Our contribution focuses on UNHS programmes. For this reason we referred only to the subset of the indicators developed by the AAP and JCIH, which since their statements are focused on EHDI, also allow assessment of the quality of the diagnostic, treatment and follow-up processes. A more extensive application of our approach for the full monitoring of EHDI programmes should consider this limitation.

Moreover, it must be considered that the referred benchmark values are based on expert opinion and that it is not clear whether achieving or not achieving them directly correlates with a threshold where benefits outweigh any harm of screening or vice versa. An un-reflected adoption of such benchmarks then seems inadequate.

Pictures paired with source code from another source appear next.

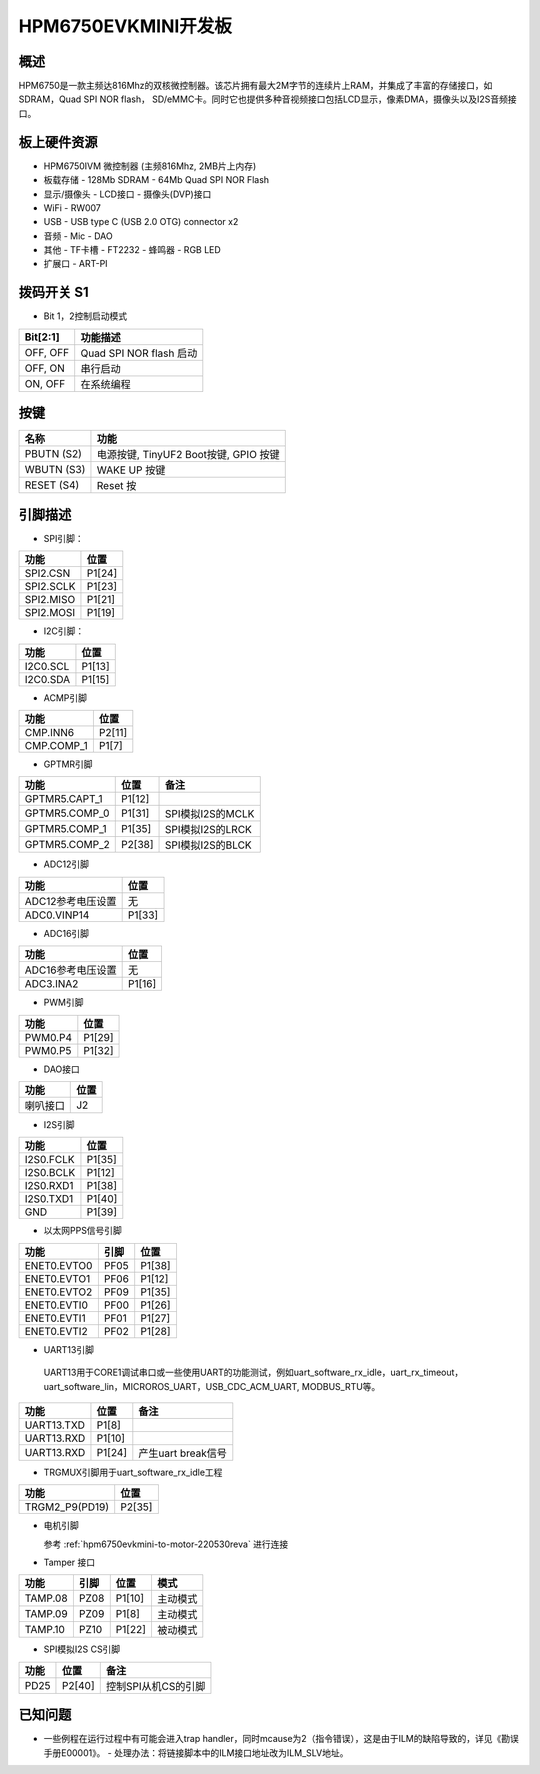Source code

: .. hpm6750evkmini:

HPM6750EVKMINI开发板
====================

概述
----

HPM6750是一款主频达816Mhz的双核微控制器。该芯片拥有最大2M字节的连续片上RAM，并集成了丰富的存储接口，如SDRAM，Quad SPI NOR flash， SD/eMMC卡。同时它也提供多种音视频接口包括LCD显示，像素DMA，摄像头以及I2S音频接口。

.. image:: doc/hpm6750evkmini.png
   :alt: hpm6750evkmini

板上硬件资源
------------

- HPM6750IVM 微控制器 (主频816Mhz, 2MB片上内存)
- 板载存储
  - 128Mb SDRAM
  - 64Mb Quad SPI NOR Flash
- 显示/摄像头
  - LCD接口
  - 摄像头(DVP)接口
- WiFi
  - RW007
- USB
  - USB type C (USB 2.0 OTG) connector x2
- 音频
  - Mic
  - DAO
- 其他
  - TF卡槽
  - FT2232
  - 蜂鸣器
  - RGB LED
- 扩展口
  - ART-PI

拨码开关 S1
-----------

- Bit 1，2控制启动模式

.. list-table::
   :header-rows: 1

   * - Bit[2:1]
     - 功能描述
   * - OFF, OFF
     - Quad SPI NOR flash 启动
   * - OFF, ON
     - 串行启动
   * - ON, OFF
     - 在系统编程

.. _hpm6750evkmini_buttons:

按键
----

.. list-table::
   :header-rows: 1

   * - 名称
     - 功能
   * - PBUTN (S2)
     - 电源按键, TinyUF2 Boot按键, GPIO 按键
   * - WBUTN (S3)
     - WAKE UP 按键
   * - RESET (S4)
     - Reset 按

.. _hpm6750evkmini_pins:

引脚描述
--------

- SPI引脚：

.. list-table::
   :header-rows: 1

   * - 功能
     - 位置
   * - SPI2.CSN
     - P1[24]
   * - SPI2.SCLK
     - P1[23]
   * - SPI2.MISO
     - P1[21]
   * - SPI2.MOSI
     - P1[19]

- I2C引脚：

.. list-table::
   :header-rows: 1

   * - 功能
     - 位置
   * - I2C0.SCL
     - P1[13]
   * - I2C0.SDA
     - P1[15]

- ACMP引脚

.. list-table::
   :header-rows: 1

   * - 功能
     - 位置
   * - CMP.INN6
     - P2[11]
   * - CMP.COMP_1
     - P1[7]

- GPTMR引脚

.. list-table::
   :header-rows: 1

   * - 功能
     - 位置
     - 备注
   * - GPTMR5.CAPT_1
     - P1[12]
     -
   * - GPTMR5.COMP_0
     - P1[31]
     - SPI模拟I2S的MCLK
   * - GPTMR5.COMP_1
     - P1[35]
     - SPI模拟I2S的LRCK
   * - GPTMR5.COMP_2
     - P2[38]
     - SPI模拟I2S的BLCK

- ADC12引脚

.. list-table::
   :header-rows: 1

   * - 功能
     - 位置
   * - ADC12参考电压设置
     - 无
   * - ADC0.VINP14
     - P1[33]

- ADC16引脚

.. list-table::
   :header-rows: 1

   * - 功能
     - 位置
   * - ADC16参考电压设置
     - 无
   * - ADC3.INA2
     - P1[16]

- PWM引脚

.. list-table::
   :header-rows: 1

   * - 功能
     - 位置
   * - PWM0.P4
     - P1[29]
   * - PWM0.P5
     - P1[32]

- DAO接口

.. list-table::
   :header-rows: 1

   * - 功能
     - 位置
   * - 喇叭接口
     - J2

- I2S引脚

.. list-table::
   :header-rows: 1

   * - 功能
     - 位置
   * - I2S0.FCLK
     - P1[35]
   * - I2S0.BCLK
     - P1[12]
   * - I2S0.RXD1
     - P1[38]
   * - I2S0.TXD1
     - P1[40]
   * - GND
     - P1[39]

- 以太网PPS信号引脚

.. list-table::
   :header-rows: 1

   * - 功能
     - 引脚
     - 位置
   * - ENET0.EVTO0
     - PF05
     - P1[38]
   * - ENET0.EVTO1
     - PF06
     - P1[12]
   * - ENET0.EVTO2
     - PF09
     - P1[35]
   * - ENET0.EVTI0
     - PF00
     - P1[26]
   * - ENET0.EVTI1
     - PF01
     - P1[27]
   * - ENET0.EVTI2
     - PF02
     - P1[28]

- UART13引脚

 UART13用于CORE1调试串口或一些使用UART的功能测试，例如uart_software_rx_idle，uart_rx_timeout，uart_software_lin，MICROROS_UART，USB_CDC_ACM_UART, MODBUS_RTU等。

.. list-table::
   :header-rows: 1

   * - 功能
     - 位置
     - 备注
   * - UART13.TXD
     - P1[8]
     -
   * - UART13.RXD
     - P1[10]
     -
   * - UART13.RXD
     - P1[24]
     - 产生uart break信号

- TRGMUX引脚用于uart_software_rx_idle工程

.. list-table::
   :header-rows: 1

   * - 功能
     - 位置
   * - TRGM2_P9(PD19)
     - P2[35]

- 电机引脚

  参考 :ref:`hpm6750evkmini-to-motor-220530reva` 进行连接

- Tamper 接口

.. list-table::
   :header-rows: 1

   * - 功能
     - 引脚
     - 位置
     - 模式
   * - TAMP.08
     - PZ08
     - P1[10]
     - 主动模式
   * - TAMP.09
     - PZ09
     - P1[8]
     - 主动模式
   * - TAMP.10
     - PZ10
     - P1[22]
     - 被动模式

- SPI模拟I2S CS引脚

.. list-table::
   :header-rows: 1

   * - 功能
     - 位置
     - 备注
   * - PD25
     - P2[40]
     - 控制SPI从机CS的引脚

已知问题
-----------

- 一些例程在运行过程中有可能会进入trap handler，同时mcause为2（指令错误），这是由于ILM的缺陷导致的，详见《勘误手册E00001》。
  - 处理办法：将链接脚本中的ILM接口地址改为ILM_SLV地址。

Another limitation is the restriction to articles written in English. However, many authors from non-English-speaking countries often publish in English-language journals; in the present review all but one [39] considered studies originating from non-English-speaking countries.

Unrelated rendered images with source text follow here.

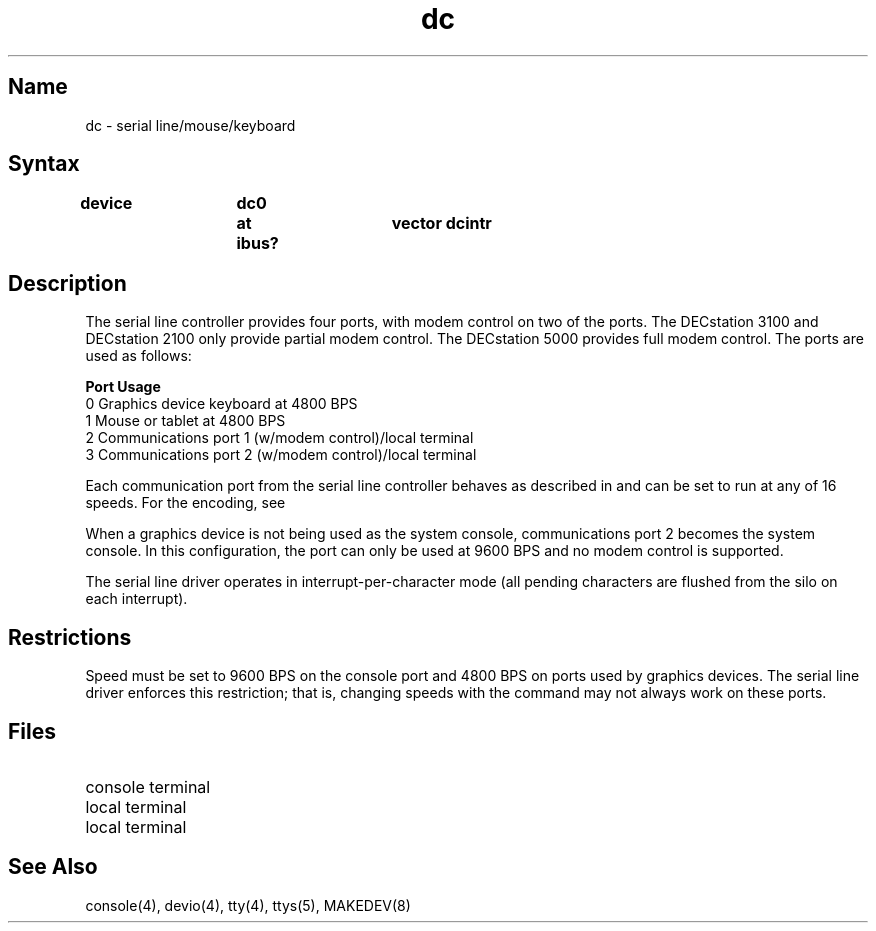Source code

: .TH dc 4 RISC
.SH Name
dc \- serial line/mouse/keyboard
.SH Syntax
.B "device	dc0	at ibus?	vector dcintr"
.SH Description
.NXR "serial line controller" "dc"
.NXR "dc serial line controller" 
The serial line controller provides four ports, with 
modem control on two of the ports.  The DECstation 3100 and DECstation 2100
only provide partial modem control.  The DECstation 5000 provides full
modem control. The ports are used as follows:
.sp
.nf
\fBPort\fR      \fBUsage\fR
.br
0         Graphics device keyboard at 4800 BPS
1         Mouse or tablet at 4800 BPS
2         Communications port 1 (w/modem control)/local terminal
3         Communications port 2 (w/modem control)/local terminal
.fi
.PP
Each communication port from the serial line controller
behaves as described in
.MS tty 4
and can be set to run at any of 16 speeds. 
For the encoding, see
.MS tty 4 .
.PP
When a graphics device is not being used as the system console, communications
port 2 becomes the system console.  In this configuration, the port can only
be used at 9600 BPS and no modem control is supported.
.PP
The serial line driver operates in interrupt-per-character mode
(all pending characters are flushed from the silo on each interrupt).
.SH Restrictions
Speed must be set to 9600 BPS on the console port and 4800 BPS on ports 
used by graphics devices.  The serial line driver enforces this restriction; 
that is, changing speeds with the 
.PN stty 
command may not always work on these 
ports.
.SH Files
.TP 20
.PN /dev/console
console terminal
.TP 
.PN /dev/tty00
local terminal
.TP 
.PN /dev/tty01
local terminal
.SH See Also
console(4), devio(4), tty(4), ttys(5), MAKEDEV(8)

An additional limitation derives from the fact that the 12 retrieved studies are probably not representative of the existing UNHS programmes worldwide. This depends on the presence of results not published in peer-reviewed journals indexed in bibliographic databases, but issued as reports in the gray literature.

Conclusions

As reported in the 2007 JCIH Position Statement [28], regular measurement of performance and routine monitoring of indicators are recommended for inter-programme comparison and continuous quality improvement. Frequent assessment of quality permits prompt recognition and correction of any unstable component of the EHDI process [51]. Our systematic review of UNHS studies highlights substantial variability in programme design and in reported performance data. In order to optimise reporting of screening protocols and process performance we propose a checklist (Table 4). In developing this list, we have relied on the investigative approach used in our study: description of the protocol and analysis of the aspects of quality indicators (Universality, Timely detection, and Overreferral). Future studies should address the following critical areas: assessment of long-term outcomes of neonates with negative screening tests, causes for and interventions to reduce patients lost to follow-up, the standardisation of recommended quality indicators, and the definition of evidence-based benchmarks.

Table 4 Reporting checklist

Another result inferable from an initial analysis of available data is the difficulty in guaranteeing full respect for the criteria of universality, timely detection and overreferral. Standardisation in reporting UNHS experiences may also have a positive impact on inter-programme comparisons, hence favouring the emergence of recognised best practises.